Okposo missed the final few weeks of Buffalo's season with a previously undisclosed illness. In a letter posted on the team's website Monday, Okposo said a routine hit in practice caused his mood to change and other problems that required hospitalization.

The 29-year-old said he lost his appetite, had a negative reaction to sleep medications and that at one point he weighed less than 200 pounds. He spent time in the Neuro Surgical ICU at Buffalo General Hospital to be stabilized. Okposo's playing weight is listed at 218 pounds.

Okposo played in a 4-on-4 summer league game in Minnesota with other NHL players last week and reported feeling great. New general manager Jason Botterill said Okposo was on track to be ready for training camp.

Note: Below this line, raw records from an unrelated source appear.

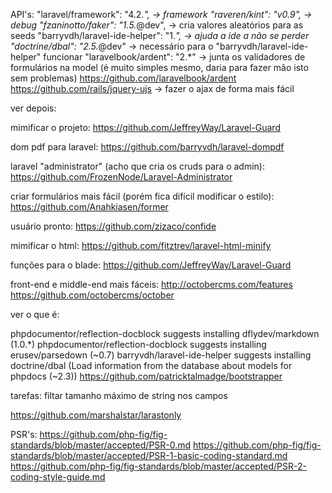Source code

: API's:
"laravel/framework": "4.2.*",           -> framework
"raveren/kint": "v0.9",                 -> debug
"fzaninotto/faker": "1.5.*@dev",        -> cria valores aleatórios para as seeds
"barryvdh/laravel-ide-helper": "1.*",   -> ajuda a ide a não se perder
"doctrine/dbal": "2.5.*@dev"            -> necessário para o "barryvdh/laravel-ide-helper" funcionar
"laravelbook/ardent": "2.*"             -> junta os validadores de formulários na model (é muito simples mesmo, daria para fazer mão isto sem problemas) https://github.com/laravelbook/ardent
https://github.com/rails/jquery-ujs     -> fazer o ajax de forma mais fácil

ver depois:

mimificar o projeto:
https://github.com/JeffreyWay/Laravel-Guard

dom pdf para laravel:
https://github.com/barryvdh/laravel-dompdf

laravel "administrator" (acho que cria os cruds para o admin):
https://github.com/FrozenNode/Laravel-Administrator

criar formulários mais fácil (porém fica difícil modificar o estilo):
https://github.com/Anahkiasen/former

usuário pronto:
https://github.com/zizaco/confide

mimificar o html:
https://github.com/fitztrev/laravel-html-minify

funções para o blade:
https://github.com/JeffreyWay/Laravel-Guard

front-end e middle-end mais fáceis:
http://octobercms.com/features
https://github.com/octobercms/october

ver o que é:

phpdocumentor/reflection-docblock suggests installing dflydev/markdown (1.0.*)
phpdocumentor/reflection-docblock suggests installing erusev/parsedown (~0.7)
barryvdh/laravel-ide-helper suggests installing doctrine/dbal (Load information from the database about models for phpdocs (~2.3))
https://github.com/patricktalmadge/bootstrapper

tarefas:
filtar tamanho máximo de string nos campos

https://github.com/marshalstar/larastonly

PSR's:
https://github.com/php-fig/fig-standards/blob/master/accepted/PSR-0.md
https://github.com/php-fig/fig-standards/blob/master/accepted/PSR-1-basic-coding-standard.md
https://github.com/php-fig/fig-standards/blob/master/accepted/PSR-2-coding-style-guide.md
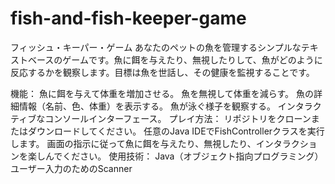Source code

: # fish-and-fish-keeper-game

フィッシュ・キーパー・ゲーム
あなたのペットの魚を管理するシンプルなテキストベースのゲームです。魚に餌を与えたり、無視したりして、魚がどのように反応するかを観察します。目標は魚を世話し、その健康を監視することです。

機能：
魚に餌を与えて体重を増加させる。
魚を無視して体重を減らす。
魚の詳細情報（名前、色、体重）を表示する。
魚が泳ぐ様子を観察する。
インタラクティブなコンソールインターフェース。
プレイ方法：
リポジトリをクローンまたはダウンロードしてください。
任意のJava IDEでFishControllerクラスを実行します。
画面の指示に従って魚に餌を与えたり、無視したり、インタラクションを楽しんでください。
使用技術：
Java（オブジェクト指向プログラミング）
ユーザー入力のためのScanner
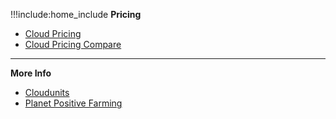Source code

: !!!include:home_include
**Pricing**
- [Cloud Pricing](@pricing)
- [Cloud Pricing Compare](@cloud_pricing_compare)

-----------
**More Info**
- [Cloudunits](@cloudunits)
- [Planet Positive Farming](@energy_savings)


<!-- - <a href="/info/tfgrid/#/farming/titan_v2_1" target="_blank">TITAN</a> -->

"I've worked with a lot of different people -- concussion experts and people who have dealt with concussions themselves -- and I feel confident in the fact that I can play hockey again," Okposo said in the letter. "In fact, I know I can play again. I know I can play and not worry about hitting my head, which is a major hurdle for someone who's dealt with this. If I didn't feel 100 percent right now, that probably wouldn't be the case."

Okposo's last NHL game was March 27 against Florida. He had 19 goals and 26 assists for 45 points in 65 games during his first season with Buffalo. He signed a $42 million, seven-year contract with the Sabres last summer.

NHL: Gamble to get back Hall of Fame ring
PITTSFORD, N.Y. -- A scuba-diving treasure hunter who found an American Hockey League Hall of Fame ring in one of New York's Finger Lakes is returning it to its owner.

Gary Gavurnik, of Auburn, New York, plans to return the prized ring to former AHL star Dick Gamble on Monday. Gavurnik found it with a metal detector in Canandaigua Lake over the Fourth of July weekend.

The 88-year-old Canadian-born Gamble starred for the AHL's Rochester Americans and retired early in the 1969-70 season. He was inducted into the AHL Hall of Fame in 2007.

Instead of wearing the ring, though, he gave it to his son, Craig, who wore it every day for seven years before losing it in the lake. He never told his dad and ordered a replacement.